Charitable Contributions to qualified organizations can be deducted from income by taxpayers who qualify to itemize their deductions (versus taking the standard deduction).  However, it is important to understand the basic rules related to charitable contributions when considering such a donation.  Below is a highlight of three of the most important issues at play when making donations to charities.  They are grouped into the following categories: (1) Defining Qualified Organizations, (2) Non-Deductible Contributions, and (3) Substantiating Your Charitable Contributions.

Defining Qualified Organizations. A qualified organization is any one of the following:

  • A state or United States possession, or the United States or the District of Columbia, if made exclusively for public purposes;


  • A community chest, corporation, trust, fund, or foundation, organized or created in the U.S. or its possessions, or under the laws of the U.S., any state, the District of Columbia or any possession of the U.S., and organized and operated exclusively for charitable, religious, educational, scientific, or literary purposes, or for the prevention of cruelty to children or animals;


  • A church, synagogue, or other religious organization;


  • A war veterans’ organization or its post, auxiliary, trust, or foundation organized in the U.S.;


  • A non-profit volunteer fire company;


  • A civil defense organization created under federal, state, or local law;


  • A domestic fraternal society, operating under the lodge system, but only if the contribution is to be used exclusively for charitable purposes;


  • A non-profit cemetery company if the funds are irrevocably dedicated to the perpetual care of the cemetary as a whole and not a particular lot or mausoleum crypt.

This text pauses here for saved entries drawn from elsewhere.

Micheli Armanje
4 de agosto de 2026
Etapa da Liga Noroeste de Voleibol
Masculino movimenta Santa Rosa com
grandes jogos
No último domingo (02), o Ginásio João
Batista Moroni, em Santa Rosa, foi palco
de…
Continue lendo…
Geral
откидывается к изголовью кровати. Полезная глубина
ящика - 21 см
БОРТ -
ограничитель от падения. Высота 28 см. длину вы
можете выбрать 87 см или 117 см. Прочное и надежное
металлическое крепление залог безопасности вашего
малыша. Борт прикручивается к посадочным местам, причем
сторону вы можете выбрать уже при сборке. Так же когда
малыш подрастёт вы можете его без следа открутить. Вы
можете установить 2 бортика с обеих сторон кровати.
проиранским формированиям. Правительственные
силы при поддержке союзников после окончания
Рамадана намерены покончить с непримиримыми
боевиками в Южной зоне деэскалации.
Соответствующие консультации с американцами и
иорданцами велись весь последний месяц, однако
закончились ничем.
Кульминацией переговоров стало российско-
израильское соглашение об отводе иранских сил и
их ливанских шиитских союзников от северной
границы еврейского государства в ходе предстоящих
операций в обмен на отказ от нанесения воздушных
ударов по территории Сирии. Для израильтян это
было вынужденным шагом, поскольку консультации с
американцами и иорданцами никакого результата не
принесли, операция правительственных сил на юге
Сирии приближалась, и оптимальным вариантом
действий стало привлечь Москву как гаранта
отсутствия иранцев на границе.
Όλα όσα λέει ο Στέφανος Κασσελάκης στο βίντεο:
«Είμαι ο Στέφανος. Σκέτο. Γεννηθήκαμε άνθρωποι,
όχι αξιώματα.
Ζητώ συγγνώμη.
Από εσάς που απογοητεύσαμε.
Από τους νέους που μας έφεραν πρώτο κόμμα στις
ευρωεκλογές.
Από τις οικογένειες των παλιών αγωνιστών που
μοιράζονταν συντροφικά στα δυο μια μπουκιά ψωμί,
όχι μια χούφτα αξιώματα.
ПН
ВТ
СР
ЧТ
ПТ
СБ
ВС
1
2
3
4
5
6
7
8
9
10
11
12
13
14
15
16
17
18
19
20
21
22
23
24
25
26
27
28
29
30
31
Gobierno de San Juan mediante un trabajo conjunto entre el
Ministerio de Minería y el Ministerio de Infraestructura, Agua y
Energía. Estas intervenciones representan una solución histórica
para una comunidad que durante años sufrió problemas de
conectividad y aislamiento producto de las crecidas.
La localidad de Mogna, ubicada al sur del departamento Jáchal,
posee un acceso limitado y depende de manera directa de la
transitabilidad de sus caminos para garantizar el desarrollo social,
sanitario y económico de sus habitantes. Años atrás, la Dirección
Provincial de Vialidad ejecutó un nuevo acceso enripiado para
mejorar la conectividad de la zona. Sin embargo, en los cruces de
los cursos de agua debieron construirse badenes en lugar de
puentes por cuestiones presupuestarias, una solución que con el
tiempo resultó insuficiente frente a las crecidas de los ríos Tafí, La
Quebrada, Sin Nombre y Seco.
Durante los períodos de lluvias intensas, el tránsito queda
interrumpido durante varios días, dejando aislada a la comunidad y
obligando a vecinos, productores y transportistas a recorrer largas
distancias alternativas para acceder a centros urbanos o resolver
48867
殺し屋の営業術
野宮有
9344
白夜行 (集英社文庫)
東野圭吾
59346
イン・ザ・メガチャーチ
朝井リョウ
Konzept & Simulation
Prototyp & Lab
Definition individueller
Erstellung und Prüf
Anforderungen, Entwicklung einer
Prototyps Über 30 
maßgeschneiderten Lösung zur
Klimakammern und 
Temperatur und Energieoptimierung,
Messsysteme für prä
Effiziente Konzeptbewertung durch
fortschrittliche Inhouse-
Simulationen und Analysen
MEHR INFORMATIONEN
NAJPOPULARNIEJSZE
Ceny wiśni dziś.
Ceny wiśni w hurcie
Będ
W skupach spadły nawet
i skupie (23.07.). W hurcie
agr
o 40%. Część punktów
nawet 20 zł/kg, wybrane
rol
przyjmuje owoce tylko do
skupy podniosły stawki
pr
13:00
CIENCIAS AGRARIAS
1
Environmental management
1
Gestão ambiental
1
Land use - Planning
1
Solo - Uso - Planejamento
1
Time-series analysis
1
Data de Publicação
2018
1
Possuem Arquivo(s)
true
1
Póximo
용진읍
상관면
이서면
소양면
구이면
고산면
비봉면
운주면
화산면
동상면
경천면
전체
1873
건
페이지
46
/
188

How to Check Whether an Organization is Qualified:

  • Ask any organization whether it is a qualified organization, and most will be able to tell you.
  • Go to  Click on “Tools” and then on “Exempt Organizations Select Check.”  This online tool will enable you to search for qualified organizations.
  • Call the IRS at (877)-829-5500 to find out if an organization is qualified.


Substantiating Your Charitable Contributions. The Internal Revenue Service requires taxpayers to keep records proving the amounts of charitable contributions made during the year.  The kinds of records required to be kept depends on the amount of your contributions and the type of contribution.  In general, charitable contributions fall into one of the following categories: (1) Cash Contributions, (2) Non-Cash Contributions, or (3) Out-of-pocket expenses upon donating your services.  A brief discussion of the required documentation for each type of charitable contribution follows.

Non-Deductible Contributions. Contributions made to specific individuals are not deductible.  This is true even if the individuals are needy or worthy or members of the clergy that can be spent as he or she wishes.  Additionally, contributions to fraternal societies made for the purpose of paying medical or burial expenses of members are not deductible.  Finally, expenses paid for another person who provided services to a qualified organization are non-deductible contributions.

  • Cash Contributions – These types of contributions include those paid by cash, check, electronic funds transfer, debit card, credit card, or payroll deduction.  In order to deduct a charitable contribution made in cash, taxpayers must keep either a bank record, receipt, or a payroll deduction record that shows the name of the qualified organization, date of the contribution, and amount of the contribution.  Contributions of $250 or more require additional records including a written acknowledgment of your contribution from the qualified organization.


  • Non-Cash Contributions – Substantiating these types of contributions requires a written receipt showing the name of the qualified organization, the date and location of the contribution, and a reasonably detailed description of the property.  Non-Cash Contributions in excess of $500 require additional written documentation.


  • Out-of-pocket expenses upon donating your services – Substantiating these types of contributions requires a bank record or receipt showing the date and amount of the expense, as well as, the name of the entity to whom the expense was paid.  Finally, a taxpayer must maintain a copy of the agreement with the qualified organization for who the services were provided.